Me. Probably you too but I can’t make that judgment until I’ve met you.
I just signed up with Pandora because it’s 14 years ago. Upon choosing my radio stations, I paused with each one in fear that anyone would stumble upon it like a lost diary and find out that I added a Barry Manilow station and also I just realized I titled a post after a Barry Manilow song and am now just too embarrassed to be a person but this glass of Malbec is absolutely helping me forget about Barry Manilow and how I just wrote Barry Manilow 3x in one sentence – now 4.
How the shit is this a post on massage in any form? ‘Cause it is right now.
But first Kenny Rogers because I love him and don’t give a fuck that my closest male friend, MJ, is absolutely shaking his head in both disbelief and disgust right now. More disgust than disbelief.

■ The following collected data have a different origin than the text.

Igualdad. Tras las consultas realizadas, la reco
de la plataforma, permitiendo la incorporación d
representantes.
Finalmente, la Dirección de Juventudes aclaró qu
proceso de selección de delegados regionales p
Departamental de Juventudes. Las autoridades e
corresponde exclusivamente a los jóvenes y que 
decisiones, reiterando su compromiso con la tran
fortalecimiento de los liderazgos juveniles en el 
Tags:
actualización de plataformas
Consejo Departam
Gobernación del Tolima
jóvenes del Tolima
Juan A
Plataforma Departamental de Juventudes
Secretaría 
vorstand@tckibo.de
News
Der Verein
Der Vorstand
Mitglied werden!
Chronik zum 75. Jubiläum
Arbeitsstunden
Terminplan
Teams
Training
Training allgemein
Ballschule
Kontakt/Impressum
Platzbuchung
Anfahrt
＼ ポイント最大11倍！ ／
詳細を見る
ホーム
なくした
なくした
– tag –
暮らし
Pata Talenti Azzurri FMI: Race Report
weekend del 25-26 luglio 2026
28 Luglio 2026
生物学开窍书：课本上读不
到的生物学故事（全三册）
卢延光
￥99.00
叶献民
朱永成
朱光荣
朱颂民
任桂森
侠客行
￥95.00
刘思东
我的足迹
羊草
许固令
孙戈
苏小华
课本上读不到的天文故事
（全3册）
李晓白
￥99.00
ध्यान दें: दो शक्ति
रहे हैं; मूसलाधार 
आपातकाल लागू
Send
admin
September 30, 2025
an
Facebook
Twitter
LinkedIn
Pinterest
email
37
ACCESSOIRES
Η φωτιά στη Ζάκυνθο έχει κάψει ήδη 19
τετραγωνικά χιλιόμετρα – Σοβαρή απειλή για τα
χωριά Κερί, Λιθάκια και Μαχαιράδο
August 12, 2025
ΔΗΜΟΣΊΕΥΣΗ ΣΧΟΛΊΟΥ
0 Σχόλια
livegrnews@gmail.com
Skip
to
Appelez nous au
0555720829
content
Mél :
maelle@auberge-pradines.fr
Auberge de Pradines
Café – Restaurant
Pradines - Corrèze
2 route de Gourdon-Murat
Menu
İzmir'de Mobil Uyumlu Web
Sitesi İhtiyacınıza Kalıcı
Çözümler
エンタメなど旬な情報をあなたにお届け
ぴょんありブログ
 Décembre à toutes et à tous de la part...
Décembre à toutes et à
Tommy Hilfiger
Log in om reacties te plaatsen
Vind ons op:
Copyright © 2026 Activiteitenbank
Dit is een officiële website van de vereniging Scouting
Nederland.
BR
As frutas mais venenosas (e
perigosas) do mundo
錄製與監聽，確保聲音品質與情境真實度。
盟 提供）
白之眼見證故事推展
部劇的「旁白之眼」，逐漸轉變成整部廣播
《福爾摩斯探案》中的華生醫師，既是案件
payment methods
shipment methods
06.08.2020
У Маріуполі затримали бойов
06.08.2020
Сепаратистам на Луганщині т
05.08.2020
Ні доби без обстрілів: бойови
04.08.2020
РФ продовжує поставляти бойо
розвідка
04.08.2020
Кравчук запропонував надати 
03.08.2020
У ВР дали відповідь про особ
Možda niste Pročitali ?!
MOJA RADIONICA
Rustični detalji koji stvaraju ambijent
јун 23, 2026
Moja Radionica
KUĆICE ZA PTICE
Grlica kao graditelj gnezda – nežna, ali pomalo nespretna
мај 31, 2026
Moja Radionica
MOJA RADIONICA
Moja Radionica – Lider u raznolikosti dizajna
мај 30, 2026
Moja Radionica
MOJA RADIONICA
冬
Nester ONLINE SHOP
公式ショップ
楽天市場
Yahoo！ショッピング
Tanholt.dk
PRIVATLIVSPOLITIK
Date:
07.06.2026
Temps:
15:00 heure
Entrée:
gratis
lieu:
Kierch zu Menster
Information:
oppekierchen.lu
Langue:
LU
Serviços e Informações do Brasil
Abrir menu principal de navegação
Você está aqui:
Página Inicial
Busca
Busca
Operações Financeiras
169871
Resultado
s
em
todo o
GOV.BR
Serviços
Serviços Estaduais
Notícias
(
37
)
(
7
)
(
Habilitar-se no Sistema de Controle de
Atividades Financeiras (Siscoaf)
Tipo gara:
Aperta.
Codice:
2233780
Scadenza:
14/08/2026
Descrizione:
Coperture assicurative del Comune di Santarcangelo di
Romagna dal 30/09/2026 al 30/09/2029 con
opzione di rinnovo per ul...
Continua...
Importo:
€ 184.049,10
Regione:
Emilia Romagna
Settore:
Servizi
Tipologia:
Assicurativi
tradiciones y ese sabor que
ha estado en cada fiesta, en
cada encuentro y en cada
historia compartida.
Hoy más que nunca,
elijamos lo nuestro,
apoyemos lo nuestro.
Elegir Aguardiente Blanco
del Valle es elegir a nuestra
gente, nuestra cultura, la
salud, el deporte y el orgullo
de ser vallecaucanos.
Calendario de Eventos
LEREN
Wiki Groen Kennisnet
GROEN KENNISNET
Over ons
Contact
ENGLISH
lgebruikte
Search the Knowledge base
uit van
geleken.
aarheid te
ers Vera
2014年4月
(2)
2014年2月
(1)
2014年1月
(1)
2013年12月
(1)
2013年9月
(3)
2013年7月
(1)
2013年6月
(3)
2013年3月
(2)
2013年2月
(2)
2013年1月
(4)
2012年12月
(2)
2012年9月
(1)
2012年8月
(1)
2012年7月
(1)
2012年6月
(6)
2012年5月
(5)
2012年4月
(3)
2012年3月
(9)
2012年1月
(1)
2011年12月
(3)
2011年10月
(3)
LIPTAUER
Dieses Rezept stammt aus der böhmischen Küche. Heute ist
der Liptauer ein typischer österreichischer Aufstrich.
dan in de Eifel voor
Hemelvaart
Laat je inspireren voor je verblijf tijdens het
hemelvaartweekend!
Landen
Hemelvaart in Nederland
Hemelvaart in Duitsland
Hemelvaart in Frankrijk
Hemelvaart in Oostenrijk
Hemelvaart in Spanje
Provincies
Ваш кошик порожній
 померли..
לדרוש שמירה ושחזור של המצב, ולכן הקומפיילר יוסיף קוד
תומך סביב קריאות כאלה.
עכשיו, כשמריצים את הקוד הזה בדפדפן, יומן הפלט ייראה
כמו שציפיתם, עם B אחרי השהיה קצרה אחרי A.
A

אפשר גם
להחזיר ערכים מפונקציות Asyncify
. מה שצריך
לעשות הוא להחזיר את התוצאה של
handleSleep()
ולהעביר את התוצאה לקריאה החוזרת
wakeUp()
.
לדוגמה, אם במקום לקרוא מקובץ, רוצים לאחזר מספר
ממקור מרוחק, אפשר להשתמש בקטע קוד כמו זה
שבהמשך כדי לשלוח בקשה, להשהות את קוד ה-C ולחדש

So duh, drinking any liquids before a massage means only one thing. Pee.
Hold off on the liquids for at least an hour before your service so you can avoid interrupting the service, asking the therapist for your robe so you can use the bathroom, having the therapist roll their eyes into their head and pretend they don’t mind at all. They’re minding . A lot.
And the eating before a massage follows the same rules as swimming (without the water and the cramps and it’s not like swimming at all now that I think about it).
Try not to eat at least an hour or so before your massage for a couple of reasons. Why chance feeling gassy and bloated while trying to enjoy a pretty amazing experience? Also, one of the biggest benefits of massage is circulation:
For the whole body to be healthy, the sum of its parts–the cells–must be healthy. The individual cells of the body are dependent on an abundant supply of blood and lymph because these fluids supply nutrients and oxygen and carry a way wastes and toxins. So, it is easy to understand why good circulation is so important to our health and why massage can be so beneficial for the entire body due to its effect on circulation alone.
So, let your body focus on doing that stuff instead of working to digest that foot-long you just devoured washed down with a 70oz. Pepsi. Hey, I get it – it’s $4.99 – no judgments.